Body or hand keypoint data =
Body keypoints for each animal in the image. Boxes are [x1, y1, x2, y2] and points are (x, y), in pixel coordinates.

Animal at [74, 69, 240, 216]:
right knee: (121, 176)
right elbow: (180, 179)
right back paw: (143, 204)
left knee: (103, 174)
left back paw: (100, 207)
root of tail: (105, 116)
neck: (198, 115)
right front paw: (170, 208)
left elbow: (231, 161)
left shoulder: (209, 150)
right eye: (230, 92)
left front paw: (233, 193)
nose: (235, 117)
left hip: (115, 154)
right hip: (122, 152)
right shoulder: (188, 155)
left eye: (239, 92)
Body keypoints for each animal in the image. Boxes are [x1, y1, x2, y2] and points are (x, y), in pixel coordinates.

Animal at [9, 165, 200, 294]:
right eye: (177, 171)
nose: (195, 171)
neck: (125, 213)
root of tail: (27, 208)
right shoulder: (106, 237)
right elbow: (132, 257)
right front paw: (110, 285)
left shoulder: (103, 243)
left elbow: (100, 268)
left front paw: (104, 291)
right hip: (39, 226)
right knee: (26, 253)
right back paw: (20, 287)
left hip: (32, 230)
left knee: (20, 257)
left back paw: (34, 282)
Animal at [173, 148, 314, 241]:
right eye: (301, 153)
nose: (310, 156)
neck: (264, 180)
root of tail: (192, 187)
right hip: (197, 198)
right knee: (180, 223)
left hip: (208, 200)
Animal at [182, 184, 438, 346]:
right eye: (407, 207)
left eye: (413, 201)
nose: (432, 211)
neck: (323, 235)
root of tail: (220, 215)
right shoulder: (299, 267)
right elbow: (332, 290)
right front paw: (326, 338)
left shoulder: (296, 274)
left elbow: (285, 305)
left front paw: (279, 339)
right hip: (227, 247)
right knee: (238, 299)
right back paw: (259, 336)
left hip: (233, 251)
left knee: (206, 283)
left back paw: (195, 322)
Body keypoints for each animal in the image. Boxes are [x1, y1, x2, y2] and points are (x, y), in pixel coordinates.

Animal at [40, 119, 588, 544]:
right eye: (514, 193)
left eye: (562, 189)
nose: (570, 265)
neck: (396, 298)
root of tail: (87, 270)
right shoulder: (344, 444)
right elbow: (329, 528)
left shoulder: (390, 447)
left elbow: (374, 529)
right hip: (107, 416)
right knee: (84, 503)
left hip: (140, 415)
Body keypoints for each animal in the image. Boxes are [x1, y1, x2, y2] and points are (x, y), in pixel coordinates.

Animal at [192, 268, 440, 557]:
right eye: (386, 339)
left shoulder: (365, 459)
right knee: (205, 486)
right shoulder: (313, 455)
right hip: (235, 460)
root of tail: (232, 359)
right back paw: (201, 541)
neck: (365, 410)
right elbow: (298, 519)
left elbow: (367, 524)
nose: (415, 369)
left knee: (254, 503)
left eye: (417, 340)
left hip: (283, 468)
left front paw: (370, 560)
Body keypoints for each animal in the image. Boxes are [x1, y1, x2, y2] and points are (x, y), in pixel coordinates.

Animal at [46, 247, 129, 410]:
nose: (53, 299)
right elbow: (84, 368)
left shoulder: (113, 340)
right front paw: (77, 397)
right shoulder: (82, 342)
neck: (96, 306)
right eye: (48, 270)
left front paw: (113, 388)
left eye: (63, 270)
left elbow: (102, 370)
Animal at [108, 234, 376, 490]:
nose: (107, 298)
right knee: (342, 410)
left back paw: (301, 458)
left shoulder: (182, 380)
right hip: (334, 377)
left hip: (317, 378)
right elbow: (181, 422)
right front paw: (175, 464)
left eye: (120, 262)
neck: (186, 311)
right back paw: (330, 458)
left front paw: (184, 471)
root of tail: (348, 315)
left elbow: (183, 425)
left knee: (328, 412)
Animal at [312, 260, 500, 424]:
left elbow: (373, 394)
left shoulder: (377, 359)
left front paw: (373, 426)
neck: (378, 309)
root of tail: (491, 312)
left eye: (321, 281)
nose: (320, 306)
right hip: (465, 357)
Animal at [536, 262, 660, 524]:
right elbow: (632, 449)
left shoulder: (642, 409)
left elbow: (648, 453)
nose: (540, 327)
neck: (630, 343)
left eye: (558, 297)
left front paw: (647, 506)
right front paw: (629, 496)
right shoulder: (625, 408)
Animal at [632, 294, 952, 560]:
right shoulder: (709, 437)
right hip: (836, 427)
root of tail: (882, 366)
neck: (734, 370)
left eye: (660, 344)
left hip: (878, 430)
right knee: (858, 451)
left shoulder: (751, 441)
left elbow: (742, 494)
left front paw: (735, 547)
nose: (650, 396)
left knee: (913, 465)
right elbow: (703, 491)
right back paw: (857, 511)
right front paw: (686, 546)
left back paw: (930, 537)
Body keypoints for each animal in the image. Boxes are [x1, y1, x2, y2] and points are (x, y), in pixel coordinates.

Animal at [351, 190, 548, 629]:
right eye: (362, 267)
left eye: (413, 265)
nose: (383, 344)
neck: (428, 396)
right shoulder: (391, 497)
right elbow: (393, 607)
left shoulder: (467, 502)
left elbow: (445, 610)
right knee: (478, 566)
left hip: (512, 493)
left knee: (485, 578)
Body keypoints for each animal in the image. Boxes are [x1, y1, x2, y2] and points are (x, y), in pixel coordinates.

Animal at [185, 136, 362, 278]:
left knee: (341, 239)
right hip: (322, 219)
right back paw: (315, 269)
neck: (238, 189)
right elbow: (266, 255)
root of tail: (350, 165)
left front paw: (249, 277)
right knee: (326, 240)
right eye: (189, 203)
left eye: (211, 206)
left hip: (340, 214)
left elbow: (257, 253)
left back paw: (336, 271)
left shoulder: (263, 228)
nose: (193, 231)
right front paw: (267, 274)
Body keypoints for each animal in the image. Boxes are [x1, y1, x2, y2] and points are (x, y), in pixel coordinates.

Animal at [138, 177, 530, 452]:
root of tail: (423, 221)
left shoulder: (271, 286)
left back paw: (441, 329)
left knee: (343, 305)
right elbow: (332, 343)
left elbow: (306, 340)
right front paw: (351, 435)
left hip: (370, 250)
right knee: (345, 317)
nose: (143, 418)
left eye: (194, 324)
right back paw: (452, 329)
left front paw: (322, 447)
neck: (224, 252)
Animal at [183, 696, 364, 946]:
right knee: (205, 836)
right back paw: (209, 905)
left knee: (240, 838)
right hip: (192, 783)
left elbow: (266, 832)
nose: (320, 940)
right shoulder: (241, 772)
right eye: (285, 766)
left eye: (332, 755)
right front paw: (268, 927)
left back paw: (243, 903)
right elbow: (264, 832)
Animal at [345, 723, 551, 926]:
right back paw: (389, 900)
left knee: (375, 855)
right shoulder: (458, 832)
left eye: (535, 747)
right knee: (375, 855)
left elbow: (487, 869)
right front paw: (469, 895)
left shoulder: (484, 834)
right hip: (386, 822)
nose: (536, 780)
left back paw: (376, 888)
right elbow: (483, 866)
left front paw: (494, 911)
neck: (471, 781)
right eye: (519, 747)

HOW TO COMPLETE THIS TASK =
Stopping at the line containing "right eye: (230, 92)", please repeat exactly every line from the very start of the entries, that line included, and nothing more.

EXERCISE RESPONSE =
Body keypoints for each animal in the image. Boxes are [x1, y1, x2, y2] and points are (x, y), in pixel coordinates.

Animal at [74, 69, 240, 216]:
right knee: (121, 176)
right elbow: (180, 179)
right back paw: (143, 204)
left knee: (103, 174)
left back paw: (100, 207)
root of tail: (105, 116)
neck: (198, 115)
right front paw: (170, 208)
left elbow: (231, 161)
left shoulder: (209, 150)
right eye: (230, 92)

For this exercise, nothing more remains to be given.